__EXERCISE DIRECTIONS__
Everything from the line containing "index tip: (414, 198)" through the line containing "ring pip: (553, 320)" in the listing below should be copied exactly, and nothing more.
== Segment start ==
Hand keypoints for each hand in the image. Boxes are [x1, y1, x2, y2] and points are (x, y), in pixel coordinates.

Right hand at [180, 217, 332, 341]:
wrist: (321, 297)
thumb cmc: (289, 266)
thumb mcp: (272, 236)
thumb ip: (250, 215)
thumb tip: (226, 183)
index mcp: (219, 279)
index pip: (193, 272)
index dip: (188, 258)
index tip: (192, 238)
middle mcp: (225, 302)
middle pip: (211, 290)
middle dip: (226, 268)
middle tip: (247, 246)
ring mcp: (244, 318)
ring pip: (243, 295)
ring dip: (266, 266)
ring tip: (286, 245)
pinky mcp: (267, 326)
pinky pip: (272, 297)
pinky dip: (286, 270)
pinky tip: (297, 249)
== Segment end ==
== Segment start ==
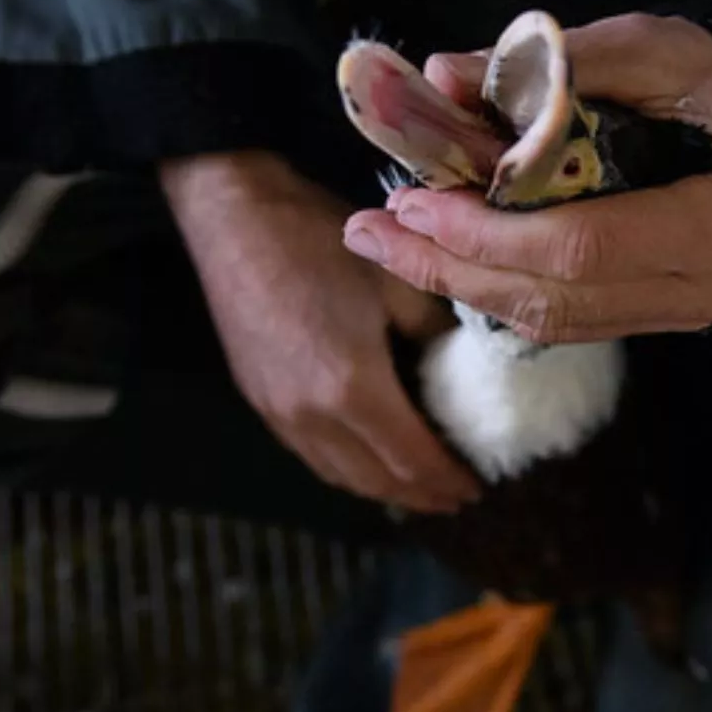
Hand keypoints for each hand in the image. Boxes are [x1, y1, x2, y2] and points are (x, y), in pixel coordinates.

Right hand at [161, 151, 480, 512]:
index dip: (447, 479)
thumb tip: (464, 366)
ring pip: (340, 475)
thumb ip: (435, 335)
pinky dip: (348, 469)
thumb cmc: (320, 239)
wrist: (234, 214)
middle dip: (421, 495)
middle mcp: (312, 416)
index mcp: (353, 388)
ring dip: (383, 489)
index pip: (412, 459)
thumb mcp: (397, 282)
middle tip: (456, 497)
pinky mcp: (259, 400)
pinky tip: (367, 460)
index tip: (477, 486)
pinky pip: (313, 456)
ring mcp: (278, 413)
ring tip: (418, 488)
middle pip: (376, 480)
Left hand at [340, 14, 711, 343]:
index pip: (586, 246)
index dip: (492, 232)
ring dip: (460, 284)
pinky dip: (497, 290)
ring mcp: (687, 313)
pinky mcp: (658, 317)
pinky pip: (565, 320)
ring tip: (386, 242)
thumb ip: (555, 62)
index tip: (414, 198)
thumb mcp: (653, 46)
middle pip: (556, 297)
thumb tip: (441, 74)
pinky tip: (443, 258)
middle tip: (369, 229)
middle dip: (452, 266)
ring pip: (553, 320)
== Segment end ==
__YOUR SOLUTION__
index tip: (414, 198)
thumb mcp: (653, 46)
middle pip: (556, 297)
thumb tip: (441, 74)
pinky tip: (443, 258)
middle tip: (369, 229)
middle dip: (452, 266)
ring pip: (553, 320)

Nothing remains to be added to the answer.